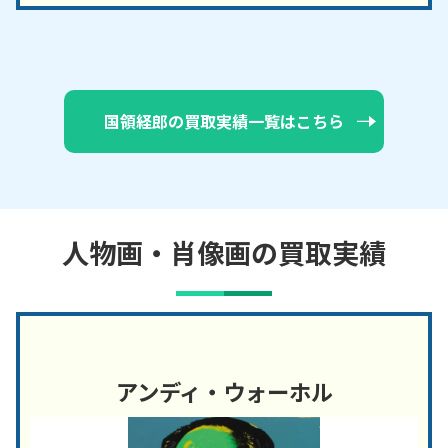
国領経郎の買取実績一覧はこちら
人物画・肖像画の買取実績
アンディ・ウォーホル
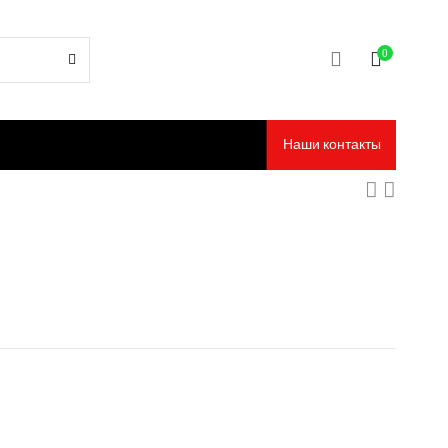
0
Наши контакты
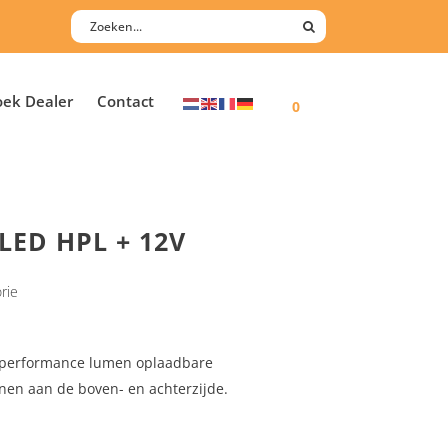
oek Dealer
Contact
0
 LED HPL + 12V
rie
h performance lumen oplaadbare
nen aan de boven- en achterzijde.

_Job item_. Reproduce the full material exactly, excluding the pictures.

_Answer to this problem_.
国領経郎の買取実績一覧はこちら
人物画・肖像画の買取実績
アンディ・ウォーホル
0
Наши контакты
oek Dealer
Contact
0
 LED HPL + 12V
rie
h performance lumen oplaadbare
nen aan de boven- en achterzijde.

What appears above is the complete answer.